Input material:
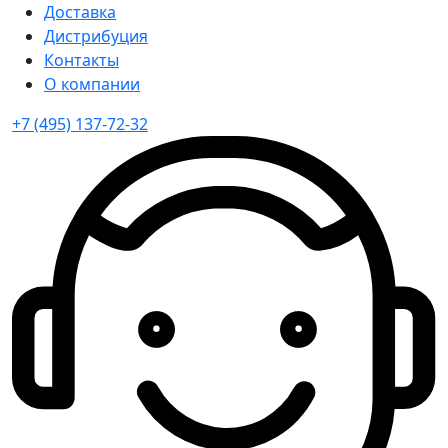
Доставка
Дистрибуция
Контакты
О компании
+7 (495) 137-72-32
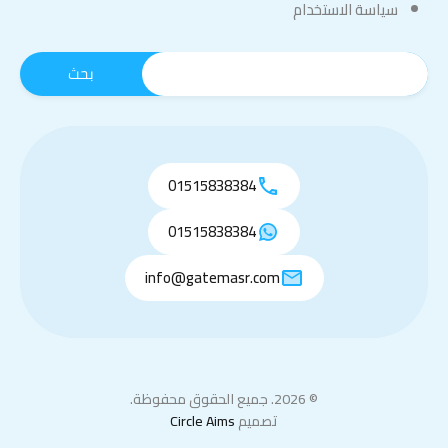
سياسة الاستخدام
01515838384
01515838384
info@gatemasr.com
© 2026. جميع الحقوق محفوظة.
تصميم
Circle Aims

Exercise brief: Aside from its pictures, the listing must be given again in full, exactly as it appears.

Task response:
Доставка
Дистрибуция
Контакты
О компании
+7 (495) 137-72-32
سياسة الاستخدام
01515838384
01515838384
info@gatemasr.com
© 2026. جميع الحقوق محفوظة.
تصميم
Circle Aims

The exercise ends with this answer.